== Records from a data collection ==
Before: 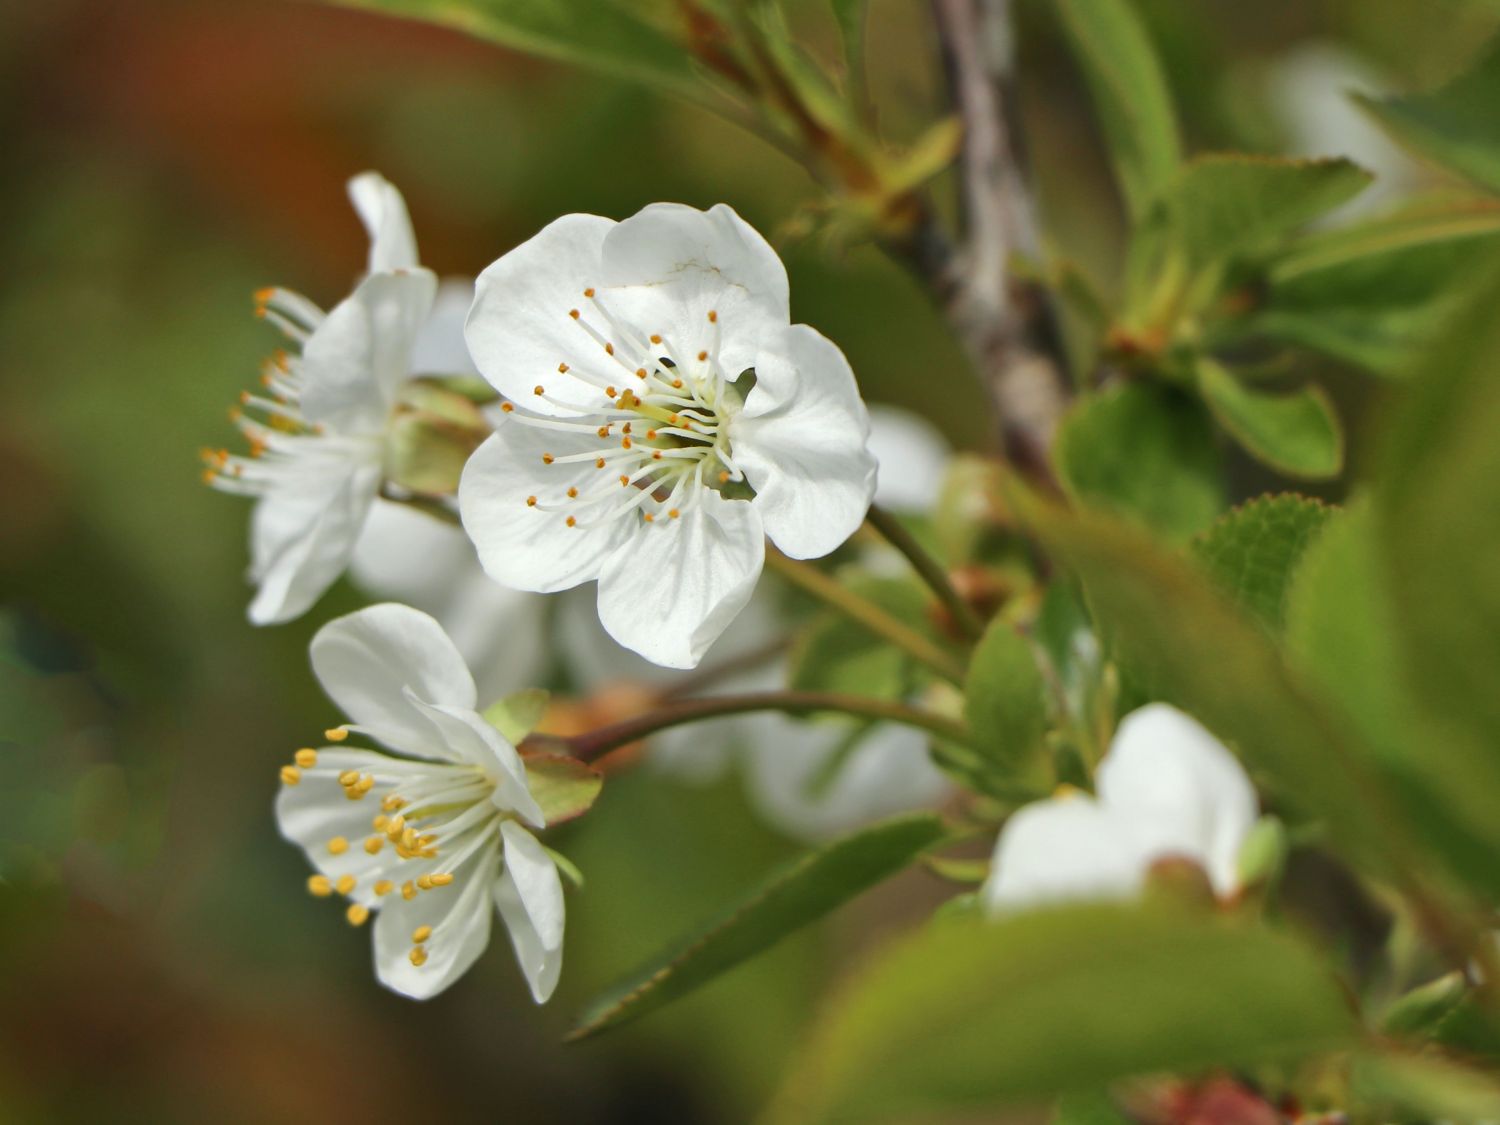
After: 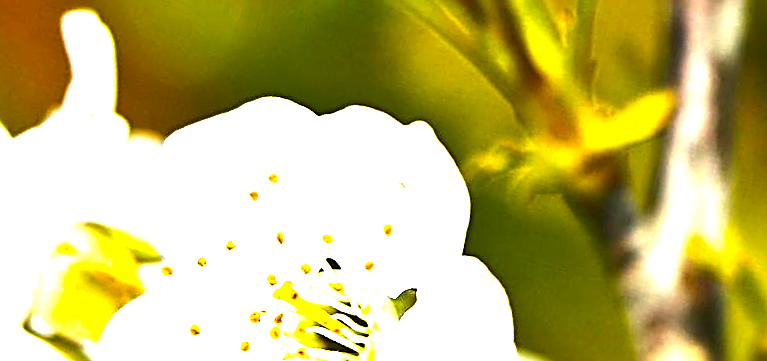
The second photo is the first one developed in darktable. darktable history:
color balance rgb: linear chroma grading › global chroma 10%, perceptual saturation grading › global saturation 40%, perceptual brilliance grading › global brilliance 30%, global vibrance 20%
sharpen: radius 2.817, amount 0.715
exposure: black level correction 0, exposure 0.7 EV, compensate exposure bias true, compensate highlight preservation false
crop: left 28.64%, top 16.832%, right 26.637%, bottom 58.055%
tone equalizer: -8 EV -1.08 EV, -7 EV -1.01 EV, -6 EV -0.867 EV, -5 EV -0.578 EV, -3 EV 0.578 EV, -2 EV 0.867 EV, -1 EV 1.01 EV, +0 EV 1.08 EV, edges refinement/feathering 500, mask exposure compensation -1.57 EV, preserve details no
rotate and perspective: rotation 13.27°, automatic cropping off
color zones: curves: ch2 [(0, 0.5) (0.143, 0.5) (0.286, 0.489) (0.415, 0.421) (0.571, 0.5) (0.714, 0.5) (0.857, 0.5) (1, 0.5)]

--

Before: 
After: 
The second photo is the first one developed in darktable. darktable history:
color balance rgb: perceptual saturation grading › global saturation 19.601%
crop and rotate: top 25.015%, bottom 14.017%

== Task to carry out ==
Which of the lines above contain the word "grading"? Pull out each of those lines and copy it in full.

== Exercise output ==
color balance rgb: linear chroma grading › global chroma 10%, perceptual saturation grading › global saturation 40%, perceptual brilliance grading › global brilliance 30%, global vibrance 20%
color balance rgb: perceptual saturation grading › global saturation 19.601%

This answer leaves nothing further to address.